If Europe has been at the heart of the global move toward renewable energy, Germany has been at the heart of Europe’s effort. Notably, “Germany aims to generate 50 per cent of its electricity from renewable sources by 2030” and is on track to do so (Peel). Indeed, from 6% in 2000, renewable energy has jumped to nearly 17% of Germany’s energy; however, to fully utilize this, grid capacity will need to be greatly expanded (Fuhrmans).
In 1990, Germany instigated probably the most effective stimulus for renewable energy, the
feed-in-tariff, in which buyers of solar panels who feed surplus energy into the grid are guaranteed a price above market value, made up for by a surcharge on electricity prices. This scheme has been remarkably effective; in 2011, Germany’s solar capacity increased by 7,500 megawatts. However, solar panels are heavily subsidized; they pay homeowners approximately .24 euros (.31 dollars) per
Kilowatt Hour (KwH), compared to.5 euros on the open market (Blume). Still, the feed-in tariff subsidy will shrink year-by-year and is set to reach zero in 2030. Although the subsidies came to some 8 billion euros ($10.2 billion) in 2011, solar parks and roofs take care of just 3 per cent of Germany’s overall electricity needs (Blume; Neubacher). With solar installation costs plummeting, these subsidies may no longer be necessary; over what time period and how much to lower, or even halt, them is being furiously debated.
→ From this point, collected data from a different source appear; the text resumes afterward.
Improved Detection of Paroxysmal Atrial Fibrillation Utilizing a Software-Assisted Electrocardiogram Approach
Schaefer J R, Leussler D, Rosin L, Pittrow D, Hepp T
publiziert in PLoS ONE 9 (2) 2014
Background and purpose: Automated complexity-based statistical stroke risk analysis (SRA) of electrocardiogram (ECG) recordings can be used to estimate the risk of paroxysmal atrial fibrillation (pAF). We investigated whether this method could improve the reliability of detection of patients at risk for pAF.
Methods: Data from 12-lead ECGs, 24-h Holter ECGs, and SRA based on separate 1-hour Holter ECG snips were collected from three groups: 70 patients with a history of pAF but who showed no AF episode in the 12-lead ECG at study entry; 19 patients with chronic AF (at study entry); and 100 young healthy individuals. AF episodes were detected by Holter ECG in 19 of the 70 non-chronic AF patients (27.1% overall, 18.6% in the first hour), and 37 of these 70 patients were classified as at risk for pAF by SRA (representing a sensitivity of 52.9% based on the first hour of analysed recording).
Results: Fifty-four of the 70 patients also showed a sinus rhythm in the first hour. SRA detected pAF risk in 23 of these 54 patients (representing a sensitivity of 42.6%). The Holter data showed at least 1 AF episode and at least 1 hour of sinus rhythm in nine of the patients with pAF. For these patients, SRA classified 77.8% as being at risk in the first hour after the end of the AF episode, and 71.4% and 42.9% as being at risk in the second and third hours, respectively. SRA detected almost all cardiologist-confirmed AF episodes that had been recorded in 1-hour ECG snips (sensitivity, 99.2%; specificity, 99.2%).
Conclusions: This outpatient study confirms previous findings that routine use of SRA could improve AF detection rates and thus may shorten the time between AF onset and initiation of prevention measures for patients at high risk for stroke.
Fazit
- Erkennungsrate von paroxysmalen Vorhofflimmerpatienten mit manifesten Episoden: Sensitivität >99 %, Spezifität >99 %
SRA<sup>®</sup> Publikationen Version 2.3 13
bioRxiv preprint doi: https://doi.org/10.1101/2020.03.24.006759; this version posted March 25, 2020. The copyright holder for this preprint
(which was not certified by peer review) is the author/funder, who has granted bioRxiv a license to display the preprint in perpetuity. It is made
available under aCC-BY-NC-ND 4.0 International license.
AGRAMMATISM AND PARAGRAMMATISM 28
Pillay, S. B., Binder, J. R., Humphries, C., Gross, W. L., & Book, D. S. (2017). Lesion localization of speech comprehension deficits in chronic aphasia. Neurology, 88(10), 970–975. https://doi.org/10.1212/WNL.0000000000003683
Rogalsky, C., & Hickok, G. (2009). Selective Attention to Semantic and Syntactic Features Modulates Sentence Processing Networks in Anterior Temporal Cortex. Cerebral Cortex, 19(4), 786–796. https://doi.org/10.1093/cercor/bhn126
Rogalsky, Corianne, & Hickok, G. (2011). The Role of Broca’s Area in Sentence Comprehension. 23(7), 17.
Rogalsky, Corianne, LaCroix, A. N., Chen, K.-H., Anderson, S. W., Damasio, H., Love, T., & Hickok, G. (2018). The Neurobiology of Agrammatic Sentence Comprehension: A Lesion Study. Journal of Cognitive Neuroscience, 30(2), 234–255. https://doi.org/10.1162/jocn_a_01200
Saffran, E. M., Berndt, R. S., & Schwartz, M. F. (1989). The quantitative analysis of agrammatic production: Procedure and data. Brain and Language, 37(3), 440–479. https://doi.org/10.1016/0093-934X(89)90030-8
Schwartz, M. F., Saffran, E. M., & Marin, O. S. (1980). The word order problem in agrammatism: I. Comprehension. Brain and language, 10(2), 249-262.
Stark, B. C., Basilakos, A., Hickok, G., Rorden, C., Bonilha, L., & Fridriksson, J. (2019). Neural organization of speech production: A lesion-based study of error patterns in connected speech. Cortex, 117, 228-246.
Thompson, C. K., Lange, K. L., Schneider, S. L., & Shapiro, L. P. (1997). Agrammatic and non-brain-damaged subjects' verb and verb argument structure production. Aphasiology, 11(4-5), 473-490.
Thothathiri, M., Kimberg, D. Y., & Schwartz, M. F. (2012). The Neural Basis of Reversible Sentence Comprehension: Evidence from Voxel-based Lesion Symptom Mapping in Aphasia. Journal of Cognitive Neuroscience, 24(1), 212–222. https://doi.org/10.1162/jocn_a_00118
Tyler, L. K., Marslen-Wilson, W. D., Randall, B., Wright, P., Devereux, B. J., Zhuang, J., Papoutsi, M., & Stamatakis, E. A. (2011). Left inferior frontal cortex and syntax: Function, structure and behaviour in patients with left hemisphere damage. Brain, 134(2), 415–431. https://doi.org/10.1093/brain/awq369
These subsidies do stimulate the economy; they are estimated to have created “almost 300,000 green jobs in the last four years alone” (Baker).
While Germany’s solar explosion may have helped move the world toward solar by spurring inexpensive mass production, it may also be seen as a textbook case of the inefficiencies that government subsidies can create. Solar may not be the best form of energy for cloudy Germany; rather, Spain produces nearly double the energy from the same amount of installed solar (Photovoltaic Barometer), while North Africa is even more efficient. Indeed, “some 56 per cent of all green energy subsidies go to solar systems, which produce only 21 per cent of subsidized energy” (Neubacher). Furthermore, solar shuts down in winter, at which time Germany must import electricity from nuclear plants in France and the Czech Republic (Neubacher). In March of 2012, German officials announced a cutin solar subsidies of up to 29%,on top ofan earlier 15% cut (Birnbaum and Faiola).
Germany has long relied on nuclear power; its 17 reactors generated 23% of the country’s electricity in 2011 (Fuhrmans). Crucially, nuclear does not generate greenhouse gas emissions; yet it has long been particularly controversial in Germany. Following the 1986 Chernobyl disaster, when radioactivity drifted across much of Europe, the country had planned to abandon the technology, although the center-right government of Angela Merkel began to reverse course. However, the recent disaster at Japan’s Fukushima nuclear plant led to another reversal in 2011, with Merkel ordering eight of the country's nuclear reactors shut down, followed by the announcement “that the remaining reactors would be phased out by 2022” (Wiener). This leaves Germany with a major energy gap; how to fill it remains a problem. Meanwhile, Germany faces tremendous financial pressure as a result of the European debt crisis. Perhaps something will have to give?